Zu bearbeiten:
Geben Sie den Übungstext über die Gedichte von Mohammed Bennis von „Aus dem Arabischen“ bis einschließlich „wurde und wird.“ erneut wieder und ersetzen Sie dabei „Graben“ durch „Abstand“.

Übungstext:
------------------------------------------------------------
Aus dem Arabischen von Stephan Milich. Edition Lyrik Kabinett bei Hanser. Hanser Verlag, München 2012. 85 S., geb., 14,90 [Euro].
Alle Rechte vorbehalten. © F.A.Z. GmbH, Frankfurt am Main
Gedichte des Marokkaners Mohammed Bennis
Die Zeiten, in denen sich europäische Dichter auf einem west-östlichen Diwan behaglich als Zwilling ihrer orientalischen Kollegen einrichteten, sind leider lange vorbei. Tief ist der Graben zwischen den Sprachen und noch tiefer der zwischen den Kulturen geworden - Globalisierung hin, Internet her -, allzu wenig hört und liest man hierzulande aus dem riesigen Fundus traditioneller und moderner Lyrik, die in arabischer Sprache verfasst wurde und wird.
------------------------------------------------------------
Einträge aus einer Datenquelle:

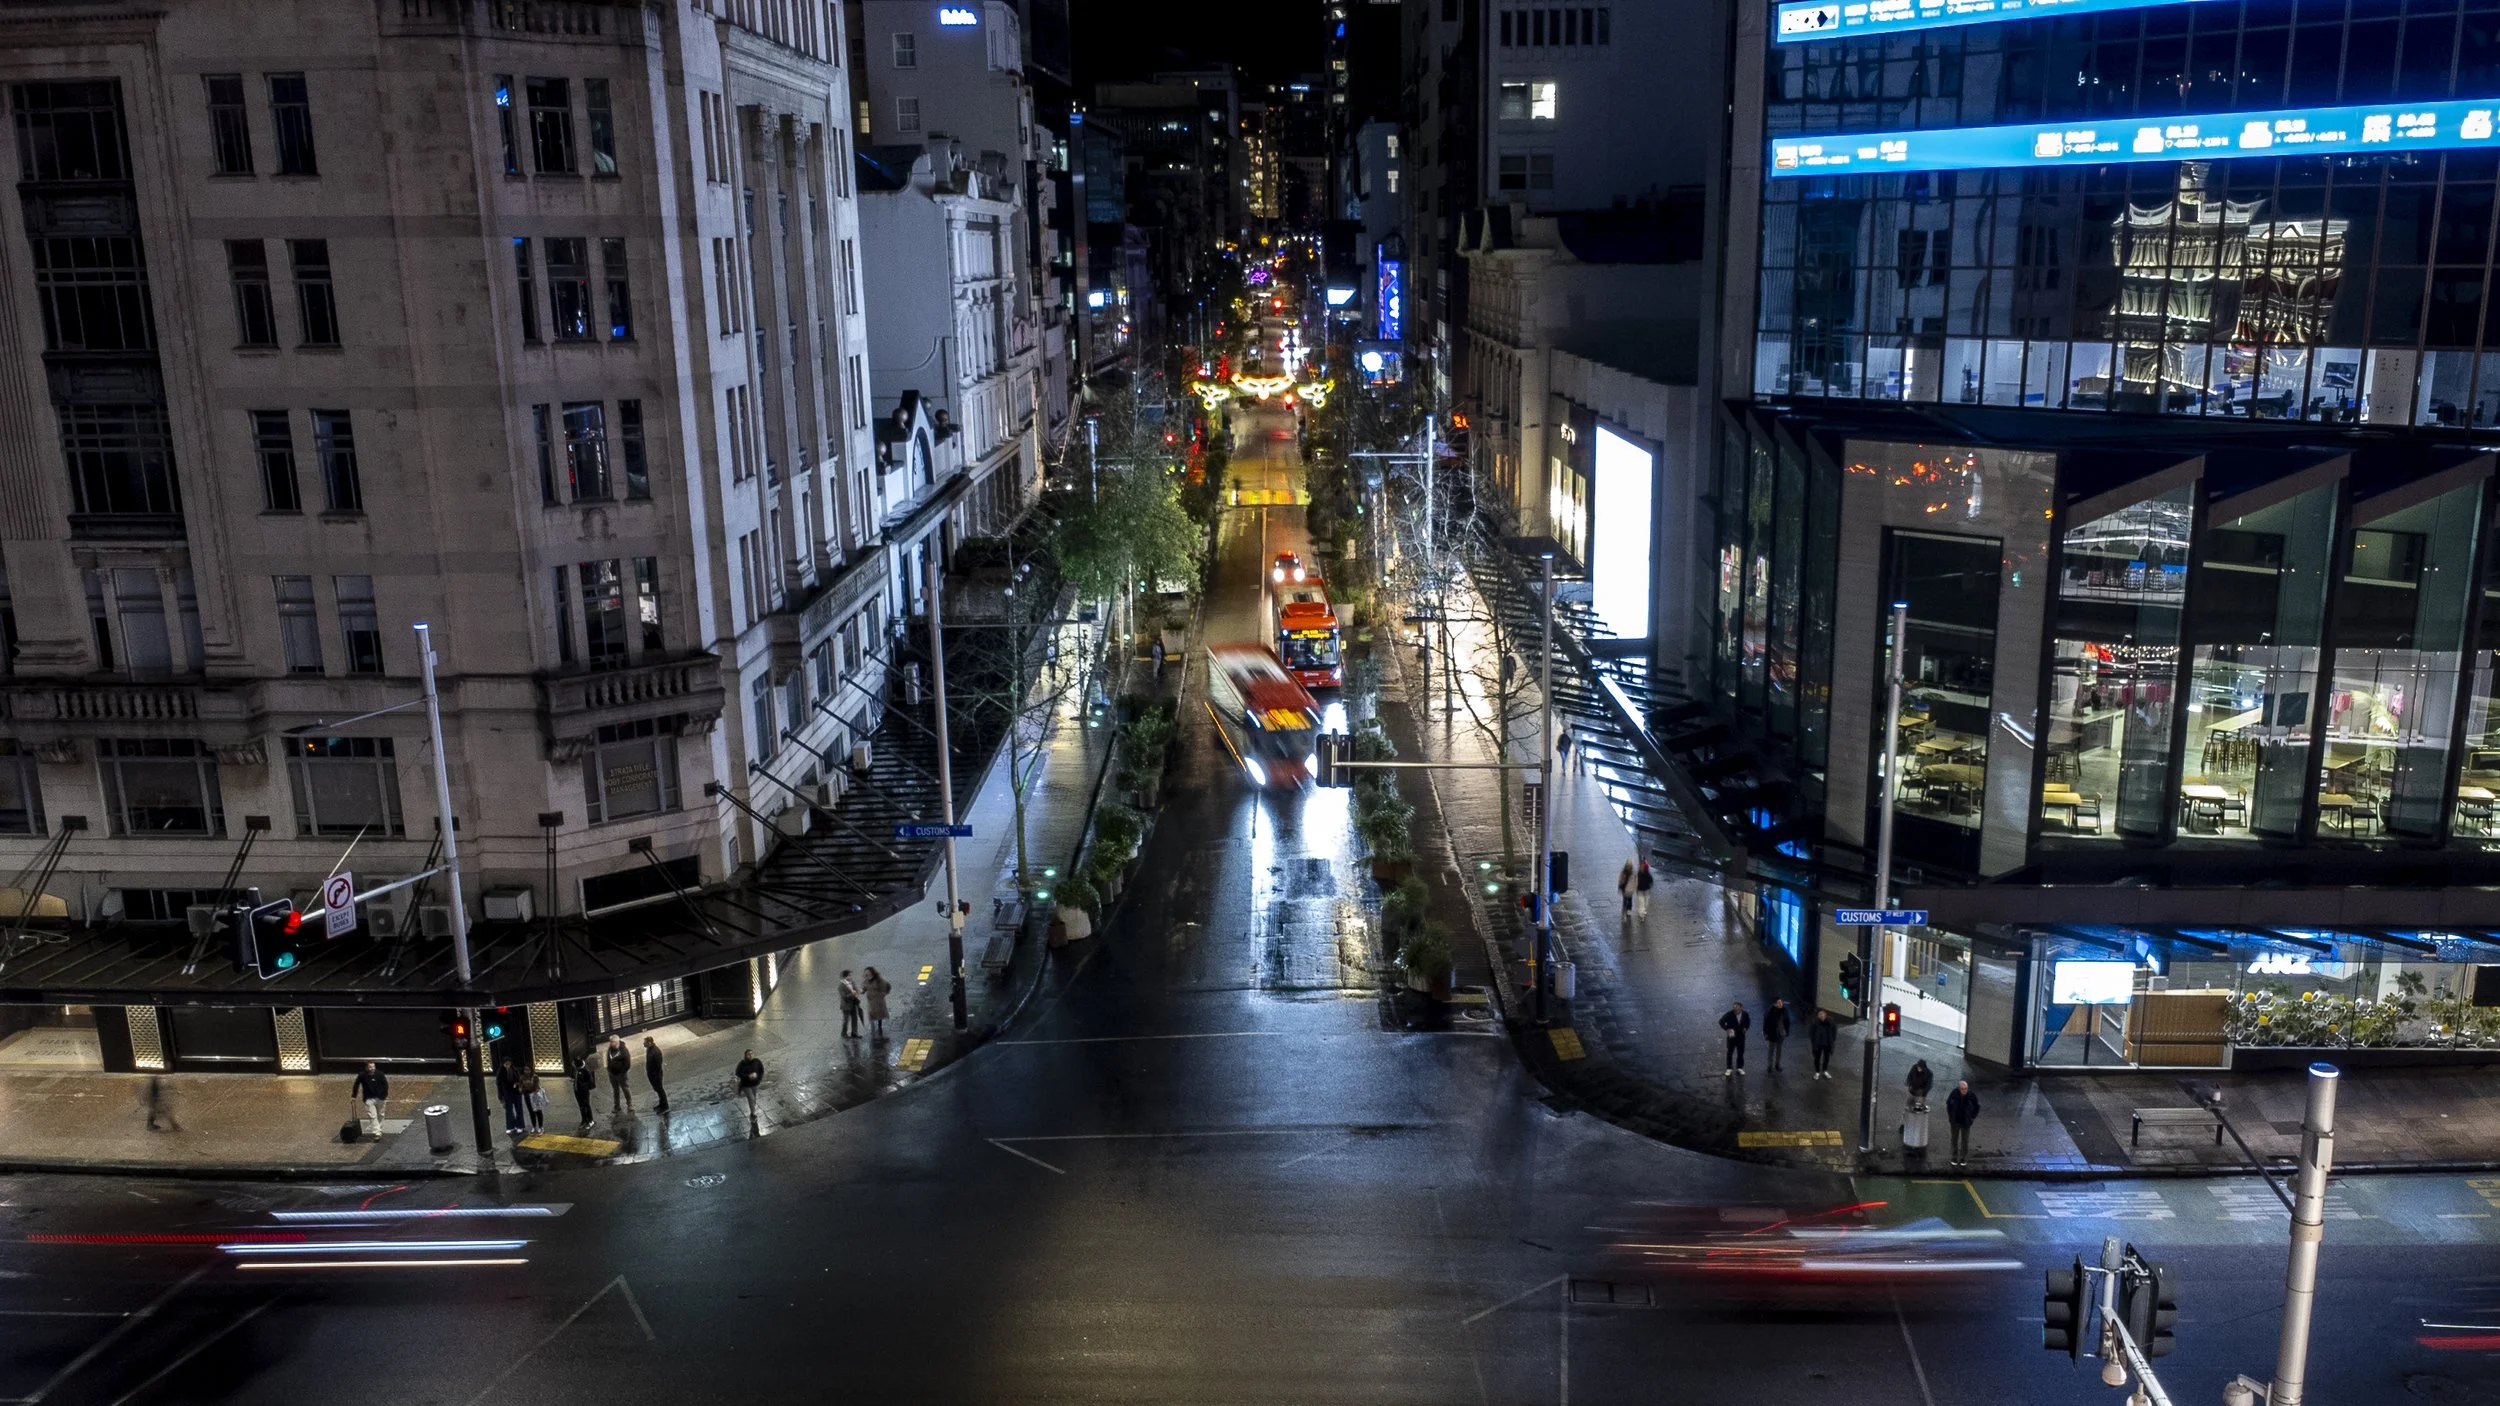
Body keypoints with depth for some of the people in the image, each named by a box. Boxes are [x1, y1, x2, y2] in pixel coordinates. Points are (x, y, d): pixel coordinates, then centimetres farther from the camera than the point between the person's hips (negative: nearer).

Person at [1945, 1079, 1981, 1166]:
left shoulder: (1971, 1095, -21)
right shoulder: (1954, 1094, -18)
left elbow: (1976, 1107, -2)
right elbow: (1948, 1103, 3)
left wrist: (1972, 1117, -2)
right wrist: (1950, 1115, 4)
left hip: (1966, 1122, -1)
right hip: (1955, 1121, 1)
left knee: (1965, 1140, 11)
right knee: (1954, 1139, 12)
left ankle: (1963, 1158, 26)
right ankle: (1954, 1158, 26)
------------------------------------------------------------
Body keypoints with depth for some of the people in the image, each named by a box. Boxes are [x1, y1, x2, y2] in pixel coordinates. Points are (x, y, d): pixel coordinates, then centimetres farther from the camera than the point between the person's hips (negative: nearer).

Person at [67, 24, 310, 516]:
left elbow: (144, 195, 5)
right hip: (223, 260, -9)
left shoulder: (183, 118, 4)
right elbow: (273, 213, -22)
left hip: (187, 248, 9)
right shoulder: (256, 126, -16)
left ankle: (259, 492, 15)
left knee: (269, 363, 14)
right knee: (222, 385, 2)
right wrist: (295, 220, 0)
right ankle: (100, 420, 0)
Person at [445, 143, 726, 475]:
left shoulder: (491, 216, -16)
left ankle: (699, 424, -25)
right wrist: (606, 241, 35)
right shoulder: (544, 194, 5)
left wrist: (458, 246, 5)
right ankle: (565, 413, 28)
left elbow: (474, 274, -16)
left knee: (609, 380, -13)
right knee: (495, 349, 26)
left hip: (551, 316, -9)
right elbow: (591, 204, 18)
------------------------------------------------------------
Schriftliche Antwort:
Aus dem Arabischen von Stephan Milich. Edition Lyrik Kabinett bei Hanser. Hanser Verlag, München 2012. 85 S., geb., 14,90 [Euro].
Alle Rechte vorbehalten. © F.A.Z. GmbH, Frankfurt am Main
Gedichte des Marokkaners Mohammed Bennis
Die Zeiten, in denen sich europäische Dichter auf einem west-östlichen Diwan behaglich als Zwilling ihrer orientalischen Kollegen einrichteten, sind leider lange vorbei. Tief ist der Abstand zwischen den Sprachen und noch tiefer der zwischen den Kulturen geworden - Globalisierung hin, Internet her -, allzu wenig hört und liest man hierzulande aus dem riesigen Fundus traditioneller und moderner Lyrik, die in arabischer Sprache verfasst wurde und wird.